Reportages

Arton s’ouvre l’horizon

Installés voilà moins d’un an sur la proprité familiale de Lectoure, Lili et Jean de Montal ouvrent portes et fenêtres du domaine Arton. Les États-Unis, la Chine mais aussi la France tendent les bras à leurs armagnacs.

En mai dernier, pas encore remis d’un confinement qu’ils choisissaient de passer en famille sur le domaine Arton à Lectoure, Lili et Jean nous racontaient leur histoire (cf, ArmagnacNews du 1er juin 2020). Terminée la vie en Asie.

Après de longues années dans le milieu de la mode et des grandes marques, Lili optait pour la Gascogne, ses vins et les armagnacs du domaine créé par Patrick de Montal. Si Jean poursuit sa mission dans une importante entreprise française dans le domaine de l’eau, plus de vacances : tout son temps libre est consacré au développement d’Arton.

Quelques mois plus tard, le jeune couple est conforté dans son projet. Si Patrick de Montal et son épouse Victoire gardent un regard accompagnateur sur la propriété, les jeunes en ont pris les rennes. Et tout particulièrement Lili, chargée de mettre en musique leurs nombreux projets.

« Depuis de longs mois déjà, précise Jean, nous travaillons sur le vignoble. » Une démarche qui emprunte à l’agroforesterie et lorgne sur une certification en bio. Dans cinq ans les 35 hectares seront devenus 55 à Arton.

Dans le même temps l’architecture du domaine est repensée. Un nouvel espace d’accueil est déjà dessiné. « Pas uniquement un lieu pour abriter la boutique de vente, éclaire Lili, mais un espace où nous développerons l’oenotourisme.
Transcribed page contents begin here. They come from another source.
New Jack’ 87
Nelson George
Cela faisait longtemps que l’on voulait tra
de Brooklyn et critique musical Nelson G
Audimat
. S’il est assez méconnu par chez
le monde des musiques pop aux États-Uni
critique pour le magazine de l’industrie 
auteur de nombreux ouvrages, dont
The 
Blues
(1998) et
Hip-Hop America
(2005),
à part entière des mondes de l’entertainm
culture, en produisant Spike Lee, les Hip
Des master class pour découvrir et apprendre les vins et armagnacs, des rencontres avec des chefs cuisiniers pour une association mets/vins/armagnacs. » Des écoles, à l’instar de l’INSEEC à Bordeaux, disent déjà tout leur intérêt pour ce projet pédagogique.

Lili et Jean se donnent trois ans pour lancer véritablement leur entreprise sur des chemins nouveaux. Un horizon qu’il regarde avec un bel enthousiasme. Les premières actions commerciales sont très encourageantes.  « Il faut dire que nous avons tout à faire, sourit Jean. Papa ne s’est jamais véritablement lancé dans une démarche commerciale. »

Didier a rejoint le jeune couple. Il se veut « commerçant » plus que commercial. Son objectif est de faire entrer les armagnacs Arton dans les bonnes adresses des cavistes, des restaurants, des hôtels de la région, puis d’agrandir le cercle.

Des négociations sont en cours avec un distributeur français spécialisé dans les spiritueux mais aussi avec un importateur en Chine alors que les armagnacs Montal sont déjà sur le territoire américain.

Le jeune couple Montal tisse sa toile. « Avec ambition et réalisme », lâchent-ils. « Nous croyons en notre démarche, en la qualité de nos produits, en la capacité de notre région et à la place que le Haut-Armagnac peut avoir. Il nous faudra un peu de temps mais nous voulons faire d’Arton un lieu de vie, de rencontres, d’échanges professionnels et familiaux. » « Un lieu vivant comme est vivante l’eau-de-vie », ponctue Lili de Montal.